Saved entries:
----
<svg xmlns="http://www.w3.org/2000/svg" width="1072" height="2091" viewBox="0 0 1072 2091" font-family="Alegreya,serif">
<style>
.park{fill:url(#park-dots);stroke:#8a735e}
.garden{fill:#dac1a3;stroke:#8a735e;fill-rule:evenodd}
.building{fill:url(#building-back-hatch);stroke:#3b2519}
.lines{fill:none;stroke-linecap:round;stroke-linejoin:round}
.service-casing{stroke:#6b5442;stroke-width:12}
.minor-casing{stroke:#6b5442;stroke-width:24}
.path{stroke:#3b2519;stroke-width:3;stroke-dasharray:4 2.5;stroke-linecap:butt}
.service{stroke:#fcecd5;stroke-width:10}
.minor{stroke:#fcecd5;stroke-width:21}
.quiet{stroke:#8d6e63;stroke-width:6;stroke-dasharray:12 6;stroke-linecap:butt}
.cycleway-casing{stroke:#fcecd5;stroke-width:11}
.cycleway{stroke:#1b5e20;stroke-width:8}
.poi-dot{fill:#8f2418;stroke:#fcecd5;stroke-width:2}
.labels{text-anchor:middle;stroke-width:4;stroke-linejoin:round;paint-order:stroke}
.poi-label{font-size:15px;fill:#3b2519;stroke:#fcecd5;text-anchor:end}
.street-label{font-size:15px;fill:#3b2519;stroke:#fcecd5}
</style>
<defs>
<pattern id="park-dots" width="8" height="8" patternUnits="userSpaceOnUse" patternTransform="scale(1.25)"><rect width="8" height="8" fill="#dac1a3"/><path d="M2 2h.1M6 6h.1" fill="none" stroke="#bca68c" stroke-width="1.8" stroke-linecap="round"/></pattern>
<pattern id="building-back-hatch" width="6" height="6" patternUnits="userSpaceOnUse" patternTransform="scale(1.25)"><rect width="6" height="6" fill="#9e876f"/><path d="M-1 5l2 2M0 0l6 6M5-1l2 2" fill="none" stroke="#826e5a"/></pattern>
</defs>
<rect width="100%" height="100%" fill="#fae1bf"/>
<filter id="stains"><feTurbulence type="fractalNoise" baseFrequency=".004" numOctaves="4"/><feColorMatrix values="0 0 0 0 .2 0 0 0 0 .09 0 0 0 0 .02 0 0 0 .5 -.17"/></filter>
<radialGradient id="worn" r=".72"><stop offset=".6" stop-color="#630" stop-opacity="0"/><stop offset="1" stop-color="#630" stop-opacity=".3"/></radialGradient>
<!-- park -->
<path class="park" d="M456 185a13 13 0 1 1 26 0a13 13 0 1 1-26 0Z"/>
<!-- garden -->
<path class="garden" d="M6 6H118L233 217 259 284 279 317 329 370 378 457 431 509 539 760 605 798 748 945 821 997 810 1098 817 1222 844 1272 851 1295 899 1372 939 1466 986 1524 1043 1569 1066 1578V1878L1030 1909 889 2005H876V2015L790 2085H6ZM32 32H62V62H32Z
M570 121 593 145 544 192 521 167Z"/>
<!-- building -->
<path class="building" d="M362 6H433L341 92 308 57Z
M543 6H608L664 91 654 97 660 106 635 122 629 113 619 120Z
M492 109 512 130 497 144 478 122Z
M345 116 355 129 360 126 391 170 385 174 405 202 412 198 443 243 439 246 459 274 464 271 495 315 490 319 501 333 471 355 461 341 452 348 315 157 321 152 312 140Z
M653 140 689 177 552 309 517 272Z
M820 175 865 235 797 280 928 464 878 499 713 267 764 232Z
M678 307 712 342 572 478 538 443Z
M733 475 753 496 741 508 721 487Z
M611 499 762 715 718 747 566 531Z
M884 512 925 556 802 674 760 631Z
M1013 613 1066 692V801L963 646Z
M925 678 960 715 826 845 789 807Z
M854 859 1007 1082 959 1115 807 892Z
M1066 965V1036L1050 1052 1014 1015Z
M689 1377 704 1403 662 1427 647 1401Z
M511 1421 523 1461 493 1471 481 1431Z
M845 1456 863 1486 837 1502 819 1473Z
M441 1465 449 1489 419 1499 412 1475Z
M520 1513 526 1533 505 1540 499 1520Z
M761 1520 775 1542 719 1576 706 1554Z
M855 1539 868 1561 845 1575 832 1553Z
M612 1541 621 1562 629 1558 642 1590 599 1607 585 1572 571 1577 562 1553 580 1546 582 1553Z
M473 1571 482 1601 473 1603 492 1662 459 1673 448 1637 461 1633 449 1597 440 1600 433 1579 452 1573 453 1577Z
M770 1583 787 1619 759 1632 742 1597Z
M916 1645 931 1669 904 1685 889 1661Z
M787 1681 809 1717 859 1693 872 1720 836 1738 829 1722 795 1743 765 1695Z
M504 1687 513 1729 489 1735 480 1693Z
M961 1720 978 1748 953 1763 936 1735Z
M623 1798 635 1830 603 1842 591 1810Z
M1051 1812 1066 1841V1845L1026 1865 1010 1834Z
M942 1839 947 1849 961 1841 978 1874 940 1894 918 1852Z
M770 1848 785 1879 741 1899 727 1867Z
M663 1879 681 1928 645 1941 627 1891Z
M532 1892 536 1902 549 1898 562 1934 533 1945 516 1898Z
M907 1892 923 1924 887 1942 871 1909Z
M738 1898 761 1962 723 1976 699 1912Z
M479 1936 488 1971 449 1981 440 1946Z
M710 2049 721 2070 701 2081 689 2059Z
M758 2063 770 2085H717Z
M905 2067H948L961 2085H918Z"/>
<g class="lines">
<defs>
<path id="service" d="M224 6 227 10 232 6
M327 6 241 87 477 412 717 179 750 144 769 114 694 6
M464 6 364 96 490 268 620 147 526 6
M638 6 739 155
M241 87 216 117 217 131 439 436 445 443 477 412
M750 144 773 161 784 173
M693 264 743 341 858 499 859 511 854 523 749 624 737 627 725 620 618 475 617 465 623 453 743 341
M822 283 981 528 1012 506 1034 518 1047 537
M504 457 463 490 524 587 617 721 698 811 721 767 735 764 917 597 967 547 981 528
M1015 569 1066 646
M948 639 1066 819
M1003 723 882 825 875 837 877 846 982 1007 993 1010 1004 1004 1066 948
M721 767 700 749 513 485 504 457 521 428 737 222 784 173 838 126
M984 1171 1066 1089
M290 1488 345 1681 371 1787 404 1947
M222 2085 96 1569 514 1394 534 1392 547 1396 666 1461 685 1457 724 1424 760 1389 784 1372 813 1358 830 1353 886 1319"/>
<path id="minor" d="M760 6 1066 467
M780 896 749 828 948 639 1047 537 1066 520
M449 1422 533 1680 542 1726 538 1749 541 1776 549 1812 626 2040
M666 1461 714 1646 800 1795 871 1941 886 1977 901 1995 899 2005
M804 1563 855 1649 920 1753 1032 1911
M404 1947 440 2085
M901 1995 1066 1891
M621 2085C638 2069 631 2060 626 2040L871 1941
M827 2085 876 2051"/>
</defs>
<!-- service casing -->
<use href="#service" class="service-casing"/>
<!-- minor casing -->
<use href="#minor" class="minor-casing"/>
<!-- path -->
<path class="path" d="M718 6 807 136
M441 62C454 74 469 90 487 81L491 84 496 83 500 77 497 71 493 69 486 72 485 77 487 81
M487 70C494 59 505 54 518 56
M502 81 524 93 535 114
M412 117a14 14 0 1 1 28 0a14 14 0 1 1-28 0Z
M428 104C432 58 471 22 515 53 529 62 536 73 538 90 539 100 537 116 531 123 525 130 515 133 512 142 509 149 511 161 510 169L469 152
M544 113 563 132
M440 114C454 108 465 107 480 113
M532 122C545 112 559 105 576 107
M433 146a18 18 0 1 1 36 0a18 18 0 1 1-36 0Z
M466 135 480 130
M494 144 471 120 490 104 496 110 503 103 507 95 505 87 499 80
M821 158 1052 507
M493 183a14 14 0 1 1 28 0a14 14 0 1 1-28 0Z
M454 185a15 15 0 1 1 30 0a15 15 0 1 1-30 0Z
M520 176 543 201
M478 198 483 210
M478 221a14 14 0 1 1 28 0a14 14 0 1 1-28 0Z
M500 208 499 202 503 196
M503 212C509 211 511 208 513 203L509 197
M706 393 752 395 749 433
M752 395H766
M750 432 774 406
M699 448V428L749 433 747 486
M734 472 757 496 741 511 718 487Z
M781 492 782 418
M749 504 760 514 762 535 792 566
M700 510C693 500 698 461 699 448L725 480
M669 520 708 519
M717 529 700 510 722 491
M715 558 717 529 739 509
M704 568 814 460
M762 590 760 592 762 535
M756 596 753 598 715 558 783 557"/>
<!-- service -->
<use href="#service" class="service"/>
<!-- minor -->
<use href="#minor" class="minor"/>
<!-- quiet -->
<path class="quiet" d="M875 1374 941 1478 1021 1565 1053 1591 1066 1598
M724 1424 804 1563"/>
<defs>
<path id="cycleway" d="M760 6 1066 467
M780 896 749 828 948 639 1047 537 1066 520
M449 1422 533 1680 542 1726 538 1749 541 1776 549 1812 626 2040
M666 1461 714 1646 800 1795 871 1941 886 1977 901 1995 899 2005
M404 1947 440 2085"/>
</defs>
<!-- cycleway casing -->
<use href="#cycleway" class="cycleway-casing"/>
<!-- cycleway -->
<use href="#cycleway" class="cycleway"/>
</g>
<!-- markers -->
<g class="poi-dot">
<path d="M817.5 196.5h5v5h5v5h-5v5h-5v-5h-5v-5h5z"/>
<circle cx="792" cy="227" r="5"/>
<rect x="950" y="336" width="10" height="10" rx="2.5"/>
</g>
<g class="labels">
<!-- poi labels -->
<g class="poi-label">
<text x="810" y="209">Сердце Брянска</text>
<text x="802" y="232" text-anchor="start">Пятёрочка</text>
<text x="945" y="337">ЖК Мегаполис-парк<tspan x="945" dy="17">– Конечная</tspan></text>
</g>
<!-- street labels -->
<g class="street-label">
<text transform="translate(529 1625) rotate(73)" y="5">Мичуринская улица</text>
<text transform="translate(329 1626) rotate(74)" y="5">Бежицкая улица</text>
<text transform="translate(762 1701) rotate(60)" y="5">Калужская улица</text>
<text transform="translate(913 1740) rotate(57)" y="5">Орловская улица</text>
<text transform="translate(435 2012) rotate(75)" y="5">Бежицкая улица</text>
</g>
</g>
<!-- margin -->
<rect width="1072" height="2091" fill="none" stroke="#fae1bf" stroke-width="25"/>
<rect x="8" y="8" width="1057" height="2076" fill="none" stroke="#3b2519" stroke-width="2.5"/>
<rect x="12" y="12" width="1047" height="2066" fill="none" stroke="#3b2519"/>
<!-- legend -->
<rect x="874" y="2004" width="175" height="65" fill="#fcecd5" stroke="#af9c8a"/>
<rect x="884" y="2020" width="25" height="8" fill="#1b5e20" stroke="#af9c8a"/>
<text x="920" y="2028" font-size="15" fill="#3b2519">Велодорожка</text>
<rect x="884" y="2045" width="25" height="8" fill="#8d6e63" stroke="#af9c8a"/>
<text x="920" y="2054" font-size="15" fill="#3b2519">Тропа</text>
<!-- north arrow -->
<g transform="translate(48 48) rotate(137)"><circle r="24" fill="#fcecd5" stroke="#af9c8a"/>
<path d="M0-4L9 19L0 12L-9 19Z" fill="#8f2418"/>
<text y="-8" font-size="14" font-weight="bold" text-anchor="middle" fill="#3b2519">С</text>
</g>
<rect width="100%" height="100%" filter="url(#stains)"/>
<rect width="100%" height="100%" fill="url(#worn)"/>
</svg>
----
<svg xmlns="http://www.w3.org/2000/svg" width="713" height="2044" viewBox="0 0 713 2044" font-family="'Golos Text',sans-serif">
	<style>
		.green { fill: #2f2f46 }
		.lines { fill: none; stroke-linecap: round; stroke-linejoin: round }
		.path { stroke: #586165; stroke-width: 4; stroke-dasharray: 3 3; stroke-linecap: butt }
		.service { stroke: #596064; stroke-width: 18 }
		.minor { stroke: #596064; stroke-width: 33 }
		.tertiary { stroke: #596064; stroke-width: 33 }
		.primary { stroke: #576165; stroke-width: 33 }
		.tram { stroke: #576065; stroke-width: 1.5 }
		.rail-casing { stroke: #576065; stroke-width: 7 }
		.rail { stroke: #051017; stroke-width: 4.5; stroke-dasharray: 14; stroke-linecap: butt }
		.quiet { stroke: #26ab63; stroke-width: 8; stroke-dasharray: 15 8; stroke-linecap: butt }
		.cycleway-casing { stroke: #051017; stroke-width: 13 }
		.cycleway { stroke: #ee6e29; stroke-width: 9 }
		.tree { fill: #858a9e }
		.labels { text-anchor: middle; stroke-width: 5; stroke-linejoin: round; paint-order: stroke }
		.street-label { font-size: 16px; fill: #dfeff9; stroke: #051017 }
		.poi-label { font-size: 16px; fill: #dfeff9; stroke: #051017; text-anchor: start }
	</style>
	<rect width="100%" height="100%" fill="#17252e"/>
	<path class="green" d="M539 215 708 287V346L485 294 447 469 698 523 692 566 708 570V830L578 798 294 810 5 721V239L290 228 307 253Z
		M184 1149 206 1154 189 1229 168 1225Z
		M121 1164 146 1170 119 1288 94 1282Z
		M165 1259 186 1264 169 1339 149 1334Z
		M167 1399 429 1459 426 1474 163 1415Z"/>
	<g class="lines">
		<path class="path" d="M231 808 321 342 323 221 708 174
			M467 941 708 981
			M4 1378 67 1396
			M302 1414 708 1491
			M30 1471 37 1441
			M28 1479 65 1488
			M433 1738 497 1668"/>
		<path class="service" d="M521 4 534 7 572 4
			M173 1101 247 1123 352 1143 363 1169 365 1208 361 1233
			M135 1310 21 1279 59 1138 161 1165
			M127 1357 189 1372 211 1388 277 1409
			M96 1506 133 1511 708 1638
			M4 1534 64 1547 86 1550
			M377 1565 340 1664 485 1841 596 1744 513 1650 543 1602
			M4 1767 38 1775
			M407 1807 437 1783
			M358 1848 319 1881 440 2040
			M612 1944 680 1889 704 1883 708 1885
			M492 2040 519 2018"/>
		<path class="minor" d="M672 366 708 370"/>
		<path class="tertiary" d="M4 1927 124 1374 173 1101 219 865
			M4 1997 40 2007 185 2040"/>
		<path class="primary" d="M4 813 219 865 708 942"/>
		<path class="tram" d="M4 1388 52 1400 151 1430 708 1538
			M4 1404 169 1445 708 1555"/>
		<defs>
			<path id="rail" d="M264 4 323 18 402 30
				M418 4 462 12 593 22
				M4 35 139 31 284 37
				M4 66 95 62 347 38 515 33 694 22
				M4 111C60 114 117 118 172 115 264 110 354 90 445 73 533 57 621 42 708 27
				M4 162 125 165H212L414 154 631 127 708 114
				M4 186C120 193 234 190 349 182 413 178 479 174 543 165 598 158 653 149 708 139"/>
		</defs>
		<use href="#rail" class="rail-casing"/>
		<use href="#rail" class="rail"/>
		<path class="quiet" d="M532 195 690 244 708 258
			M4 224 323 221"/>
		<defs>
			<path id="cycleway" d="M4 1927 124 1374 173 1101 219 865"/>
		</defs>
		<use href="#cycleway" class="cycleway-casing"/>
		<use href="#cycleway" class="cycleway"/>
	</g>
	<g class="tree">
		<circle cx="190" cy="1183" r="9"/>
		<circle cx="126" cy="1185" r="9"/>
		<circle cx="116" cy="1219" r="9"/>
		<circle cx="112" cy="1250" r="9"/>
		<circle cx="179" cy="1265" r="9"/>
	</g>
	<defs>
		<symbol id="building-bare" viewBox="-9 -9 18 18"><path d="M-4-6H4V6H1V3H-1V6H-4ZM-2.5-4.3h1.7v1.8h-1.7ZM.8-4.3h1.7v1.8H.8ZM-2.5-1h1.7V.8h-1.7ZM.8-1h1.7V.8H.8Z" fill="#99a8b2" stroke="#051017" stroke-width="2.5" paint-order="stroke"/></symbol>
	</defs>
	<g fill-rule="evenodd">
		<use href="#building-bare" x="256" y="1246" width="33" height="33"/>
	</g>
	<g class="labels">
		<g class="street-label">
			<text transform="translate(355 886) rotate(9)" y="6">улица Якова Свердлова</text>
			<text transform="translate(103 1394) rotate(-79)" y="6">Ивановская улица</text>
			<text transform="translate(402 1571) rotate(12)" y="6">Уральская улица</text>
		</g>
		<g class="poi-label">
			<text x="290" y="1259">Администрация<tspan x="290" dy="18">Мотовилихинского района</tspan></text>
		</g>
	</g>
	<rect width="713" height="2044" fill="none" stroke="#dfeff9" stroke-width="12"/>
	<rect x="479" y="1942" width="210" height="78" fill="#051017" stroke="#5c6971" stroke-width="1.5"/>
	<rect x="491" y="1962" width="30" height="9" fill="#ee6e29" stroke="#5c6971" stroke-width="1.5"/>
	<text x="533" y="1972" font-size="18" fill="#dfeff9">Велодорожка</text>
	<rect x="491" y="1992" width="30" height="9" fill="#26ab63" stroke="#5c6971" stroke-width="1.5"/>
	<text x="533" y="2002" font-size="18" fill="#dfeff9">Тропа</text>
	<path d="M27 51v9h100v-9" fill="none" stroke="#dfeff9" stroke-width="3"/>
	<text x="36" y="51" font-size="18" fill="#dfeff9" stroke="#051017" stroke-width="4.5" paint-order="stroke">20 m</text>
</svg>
----
- **What is required**
Look above for the line holding "M184 1149 206 1154 189 1229 168 1225Z" and the line holding "M4 162 125 165H212L414", then output exactly those two lines and every line between them, nothing more.

- **Answer to the exercise**
		M184 1149 206 1154 189 1229 168 1225Z
		M121 1164 146 1170 119 1288 94 1282Z
		M165 1259 186 1264 169 1339 149 1334Z
		M167 1399 429 1459 426 1474 163 1415Z"/>
	<g class="lines">
		<path class="path" d="M231 808 321 342 323 221 708 174
			M467 941 708 981
			M4 1378 67 1396
			M302 1414 708 1491
			M30 1471 37 1441
			M28 1479 65 1488
			M433 1738 497 1668"/>
		<path class="service" d="M521 4 534 7 572 4
			M173 1101 247 1123 352 1143 363 1169 365 1208 361 1233
			M135 1310 21 1279 59 1138 161 1165
			M127 1357 189 1372 211 1388 277 1409
			M96 1506 133 1511 708 1638
			M4 1534 64 1547 86 1550
			M377 1565 340 1664 485 1841 596 1744 513 1650 543 1602
			M4 1767 38 1775
			M407 1807 437 1783
			M358 1848 319 1881 440 2040
			M612 1944 680 1889 704 1883 708 1885
			M492 2040 519 2018"/>
		<path class="minor" d="M672 366 708 370"/>
		<path class="tertiary" d="M4 1927 124 1374 173 1101 219 865
			M4 1997 40 2007 185 2040"/>
		<path class="primary" d="M4 813 219 865 708 942"/>
		<path class="tram" d="M4 1388 52 1400 151 1430 708 1538
			M4 1404 169 1445 708 1555"/>
		<defs>
			<path id="rail" d="M264 4 323 18 402 30
				M418 4 462 12 593 22
				M4 35 139 31 284 37
				M4 66 95 62 347 38 515 33 694 22
				M4 111C60 114 117 118 172 115 264 110 354 90 445 73 533 57 621 42 708 27
				M4 162 125 165H212L414 154 631 127 708 114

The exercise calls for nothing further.